## Collected data:
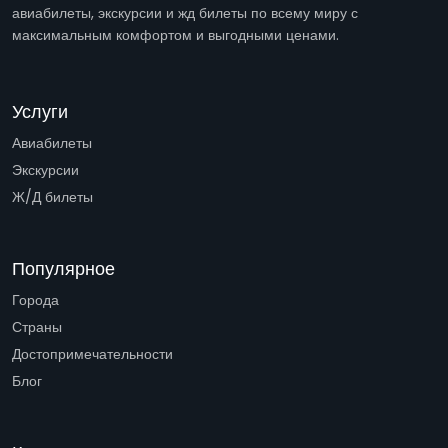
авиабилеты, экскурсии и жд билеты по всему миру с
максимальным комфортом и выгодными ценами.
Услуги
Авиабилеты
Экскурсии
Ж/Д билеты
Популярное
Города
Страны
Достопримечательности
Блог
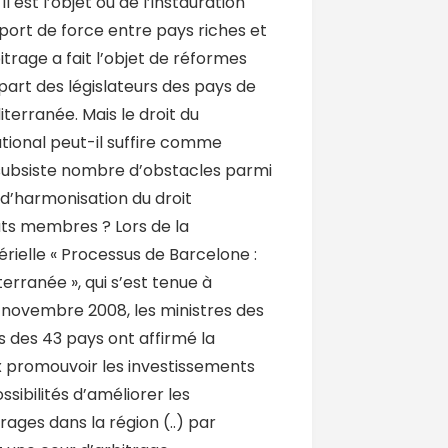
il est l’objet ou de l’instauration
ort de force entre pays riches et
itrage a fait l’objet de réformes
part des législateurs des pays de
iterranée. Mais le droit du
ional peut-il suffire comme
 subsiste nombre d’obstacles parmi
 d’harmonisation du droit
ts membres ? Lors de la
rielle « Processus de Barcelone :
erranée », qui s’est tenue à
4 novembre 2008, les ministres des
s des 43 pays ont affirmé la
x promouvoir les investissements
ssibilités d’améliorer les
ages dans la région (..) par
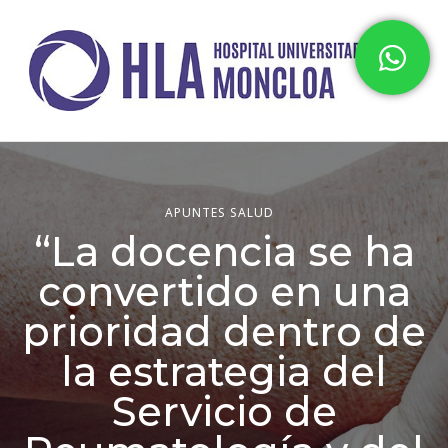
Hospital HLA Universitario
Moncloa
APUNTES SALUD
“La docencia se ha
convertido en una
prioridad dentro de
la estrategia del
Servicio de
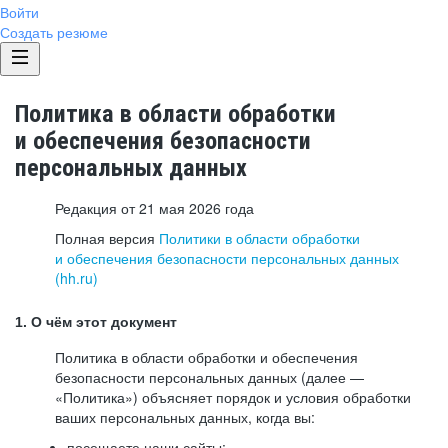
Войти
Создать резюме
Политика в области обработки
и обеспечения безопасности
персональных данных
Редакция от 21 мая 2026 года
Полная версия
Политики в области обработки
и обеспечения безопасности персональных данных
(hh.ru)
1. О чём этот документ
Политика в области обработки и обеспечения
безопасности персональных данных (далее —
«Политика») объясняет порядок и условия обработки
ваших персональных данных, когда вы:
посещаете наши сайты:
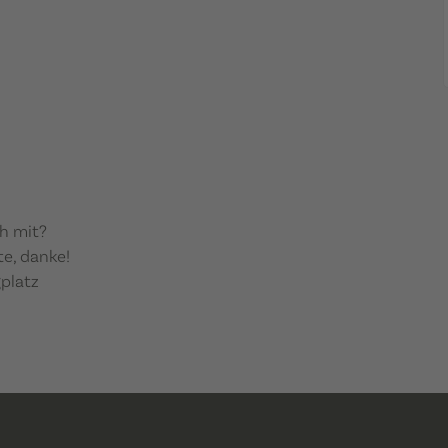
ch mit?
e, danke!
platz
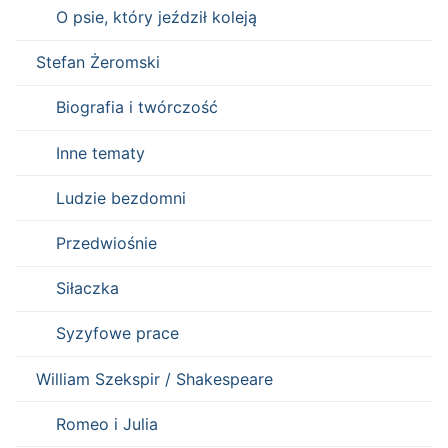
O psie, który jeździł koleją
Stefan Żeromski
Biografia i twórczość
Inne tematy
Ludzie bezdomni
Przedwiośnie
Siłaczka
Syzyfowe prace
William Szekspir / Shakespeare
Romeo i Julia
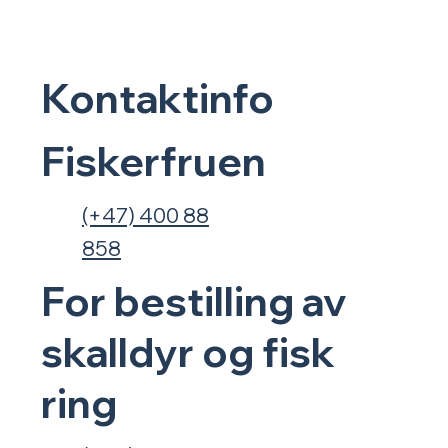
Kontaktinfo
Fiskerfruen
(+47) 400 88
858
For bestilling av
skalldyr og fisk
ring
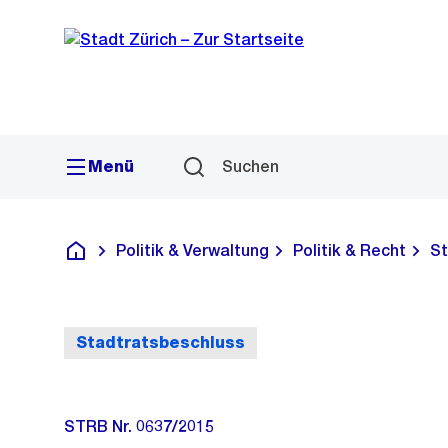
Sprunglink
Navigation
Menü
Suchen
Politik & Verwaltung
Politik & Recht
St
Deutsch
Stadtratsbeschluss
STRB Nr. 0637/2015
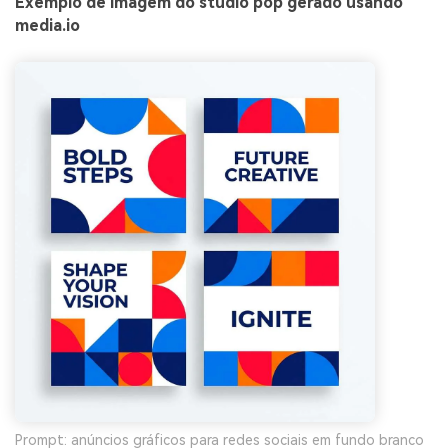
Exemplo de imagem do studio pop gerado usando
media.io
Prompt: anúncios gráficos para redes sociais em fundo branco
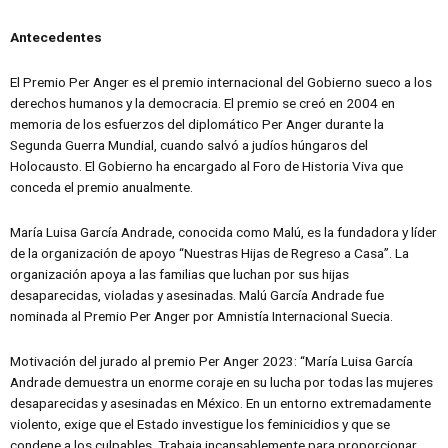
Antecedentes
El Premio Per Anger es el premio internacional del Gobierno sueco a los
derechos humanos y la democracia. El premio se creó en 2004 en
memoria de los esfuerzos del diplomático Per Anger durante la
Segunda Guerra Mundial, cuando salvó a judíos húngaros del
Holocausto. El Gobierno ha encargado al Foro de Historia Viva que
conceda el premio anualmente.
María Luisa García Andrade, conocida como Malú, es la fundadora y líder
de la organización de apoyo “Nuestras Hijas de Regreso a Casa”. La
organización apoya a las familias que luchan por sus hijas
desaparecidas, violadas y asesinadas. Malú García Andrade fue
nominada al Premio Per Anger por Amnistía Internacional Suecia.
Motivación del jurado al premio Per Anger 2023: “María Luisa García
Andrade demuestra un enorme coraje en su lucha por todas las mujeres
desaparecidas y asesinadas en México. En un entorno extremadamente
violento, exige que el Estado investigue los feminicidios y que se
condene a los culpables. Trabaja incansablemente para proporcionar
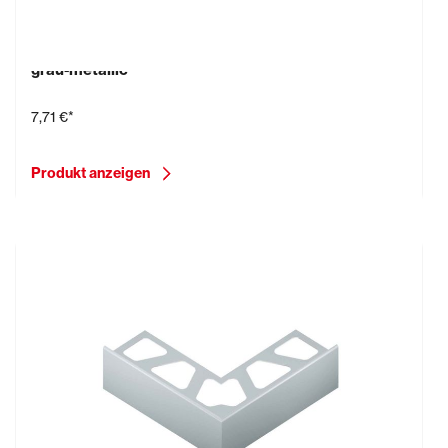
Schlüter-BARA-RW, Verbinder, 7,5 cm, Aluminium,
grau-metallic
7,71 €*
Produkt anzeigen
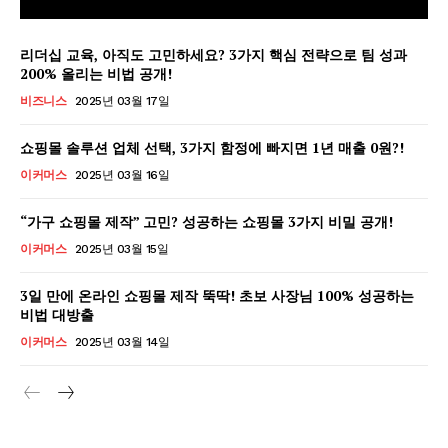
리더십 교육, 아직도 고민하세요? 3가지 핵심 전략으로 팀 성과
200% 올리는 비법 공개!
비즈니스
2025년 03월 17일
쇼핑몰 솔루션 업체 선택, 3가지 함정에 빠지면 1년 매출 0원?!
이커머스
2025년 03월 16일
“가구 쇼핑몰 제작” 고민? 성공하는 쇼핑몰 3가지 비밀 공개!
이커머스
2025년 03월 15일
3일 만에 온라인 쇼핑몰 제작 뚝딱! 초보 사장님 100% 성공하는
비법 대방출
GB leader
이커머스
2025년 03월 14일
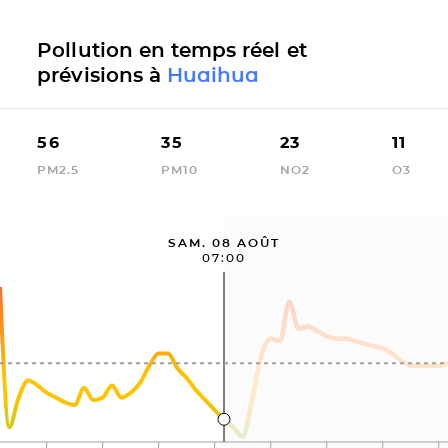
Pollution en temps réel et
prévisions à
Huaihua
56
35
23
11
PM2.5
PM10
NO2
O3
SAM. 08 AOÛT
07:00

## Task to complete:
Could you reproduce exactly, and only, the lines from the one containing "쇼핑몰 솔루션 업체 선택, 3가지 함정에 빠지면 1년 매출 0원?!" through the end of the records above, both included, while leaving out the pictures?

## Written response:
쇼핑몰 솔루션 업체 선택, 3가지 함정에 빠지면 1년 매출 0원?!
이커머스
2025년 03월 16일
“가구 쇼핑몰 제작” 고민? 성공하는 쇼핑몰 3가지 비밀 공개!
이커머스
2025년 03월 15일
3일 만에 온라인 쇼핑몰 제작 뚝딱! 초보 사장님 100% 성공하는
비법 대방출
GB leader
이커머스
2025년 03월 14일
Pollution en temps réel et
prévisions à
Huaihua
56
35
23
11
PM2.5
PM10
NO2
O3
SAM. 08 AOÛT
07:00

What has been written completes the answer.